** Objetivo de la tarea **
Prosigue la nota sobre el enfrentamiento entre el gerente del Banco de la República y el ministro de Hacienda, empezando justo después de su última oración.

### Texto proporcionado ###

La sesión de la Comisión Cuarta de la Cámara de Representantes de este miércoles 15 de abril estuvo marcada por un fuerte enfrentamiento entre el gerente del Banco de la República, Leonardo Villar, y el ministro de Hacienda, Germán Ávila. Villar pidió al Gobierno bajar el tono contra el emisor y cesar lo que calificó como una campaña de descrédito, luego de que el presidente Gustavo Petro llamara “fascista y genocida” a la codirectora del banco, Olga Lucía Acosta.
En respuesta, Ávila defendió con firmeza su pasado como exguerrillero del M-19 y aseguró que no se avergüenza de haber pertenecido a ese grupo insurgente. “Orgullosamente fui guerrillero y soy un desmovilizado del M-19; no me da pena, no lo escondo, no me avergüenza y no es una degradación”, dijo, generando tensión en el recinto.

### Datos extraídos ###

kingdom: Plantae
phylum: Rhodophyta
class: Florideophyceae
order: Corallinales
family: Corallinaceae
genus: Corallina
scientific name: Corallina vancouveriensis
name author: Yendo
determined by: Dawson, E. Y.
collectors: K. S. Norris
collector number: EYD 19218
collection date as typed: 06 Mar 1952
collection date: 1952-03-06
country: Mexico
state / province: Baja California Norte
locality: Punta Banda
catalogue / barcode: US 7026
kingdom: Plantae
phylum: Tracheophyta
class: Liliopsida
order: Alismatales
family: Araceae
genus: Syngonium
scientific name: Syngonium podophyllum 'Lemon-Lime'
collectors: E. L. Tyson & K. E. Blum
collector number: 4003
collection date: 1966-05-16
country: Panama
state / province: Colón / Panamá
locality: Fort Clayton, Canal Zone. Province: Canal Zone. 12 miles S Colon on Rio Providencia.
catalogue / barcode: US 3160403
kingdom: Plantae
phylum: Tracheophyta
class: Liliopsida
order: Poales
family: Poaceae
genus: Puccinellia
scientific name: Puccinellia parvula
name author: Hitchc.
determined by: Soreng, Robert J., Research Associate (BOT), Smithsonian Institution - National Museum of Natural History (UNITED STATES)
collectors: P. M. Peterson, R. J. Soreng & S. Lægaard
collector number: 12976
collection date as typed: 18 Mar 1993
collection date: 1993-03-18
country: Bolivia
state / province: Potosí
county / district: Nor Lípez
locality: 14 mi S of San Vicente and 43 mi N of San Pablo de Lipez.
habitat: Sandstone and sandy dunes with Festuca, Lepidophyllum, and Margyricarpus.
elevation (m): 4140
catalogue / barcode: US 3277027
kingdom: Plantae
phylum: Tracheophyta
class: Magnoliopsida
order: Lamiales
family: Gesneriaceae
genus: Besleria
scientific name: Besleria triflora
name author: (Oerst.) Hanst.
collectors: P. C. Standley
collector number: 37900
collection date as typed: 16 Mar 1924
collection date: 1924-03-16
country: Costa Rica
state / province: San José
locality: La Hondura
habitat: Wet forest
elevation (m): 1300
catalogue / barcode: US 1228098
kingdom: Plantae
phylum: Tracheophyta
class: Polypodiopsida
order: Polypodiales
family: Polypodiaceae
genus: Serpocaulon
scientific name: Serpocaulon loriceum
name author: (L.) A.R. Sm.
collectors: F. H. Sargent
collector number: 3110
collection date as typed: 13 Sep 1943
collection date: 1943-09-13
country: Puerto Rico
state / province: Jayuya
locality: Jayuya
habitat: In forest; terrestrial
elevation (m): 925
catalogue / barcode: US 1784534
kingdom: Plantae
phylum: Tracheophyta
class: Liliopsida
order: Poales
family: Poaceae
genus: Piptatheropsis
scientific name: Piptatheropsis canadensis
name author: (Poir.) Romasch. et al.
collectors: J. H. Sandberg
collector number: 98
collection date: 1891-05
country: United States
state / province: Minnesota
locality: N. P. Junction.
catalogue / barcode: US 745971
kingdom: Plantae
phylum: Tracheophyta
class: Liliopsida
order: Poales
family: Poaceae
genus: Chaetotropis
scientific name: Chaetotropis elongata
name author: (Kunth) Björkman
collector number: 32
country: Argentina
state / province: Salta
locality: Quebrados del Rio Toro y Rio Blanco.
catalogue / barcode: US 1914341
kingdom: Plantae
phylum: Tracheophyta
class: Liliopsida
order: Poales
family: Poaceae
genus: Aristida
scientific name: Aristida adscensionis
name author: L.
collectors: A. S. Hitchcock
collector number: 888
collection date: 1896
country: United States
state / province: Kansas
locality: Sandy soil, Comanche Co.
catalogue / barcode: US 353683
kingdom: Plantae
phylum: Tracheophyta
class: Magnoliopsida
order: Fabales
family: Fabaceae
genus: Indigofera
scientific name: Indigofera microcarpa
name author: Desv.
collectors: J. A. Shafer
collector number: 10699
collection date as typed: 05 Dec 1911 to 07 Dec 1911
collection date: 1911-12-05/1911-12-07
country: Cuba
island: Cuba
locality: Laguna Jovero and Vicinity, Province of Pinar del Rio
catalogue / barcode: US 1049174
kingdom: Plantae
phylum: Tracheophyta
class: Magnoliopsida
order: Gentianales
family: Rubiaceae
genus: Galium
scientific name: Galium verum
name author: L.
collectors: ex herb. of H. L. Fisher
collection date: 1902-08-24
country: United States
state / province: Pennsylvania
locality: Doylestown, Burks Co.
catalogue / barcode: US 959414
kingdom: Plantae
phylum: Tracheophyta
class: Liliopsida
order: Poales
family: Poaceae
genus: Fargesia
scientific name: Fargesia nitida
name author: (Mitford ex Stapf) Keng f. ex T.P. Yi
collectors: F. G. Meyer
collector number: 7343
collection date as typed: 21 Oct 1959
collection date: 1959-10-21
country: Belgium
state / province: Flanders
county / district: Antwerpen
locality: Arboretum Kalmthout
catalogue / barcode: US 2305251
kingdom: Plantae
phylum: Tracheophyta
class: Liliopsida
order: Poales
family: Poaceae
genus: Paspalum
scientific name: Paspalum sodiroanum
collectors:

###

** Respuesta del ejercicio **
Villar replicó que el problema no es con los desmovilizados, sino con las afirmaciones falsas, aclarando que Acosta nunca perteneció a un grupo armado. El episodio dejó en evidencia la creciente fractura entre el Gobierno y el Banco de la República, en un momento clave para la política monetaria del país y en medio de un ambiente político cada vez más polarizado.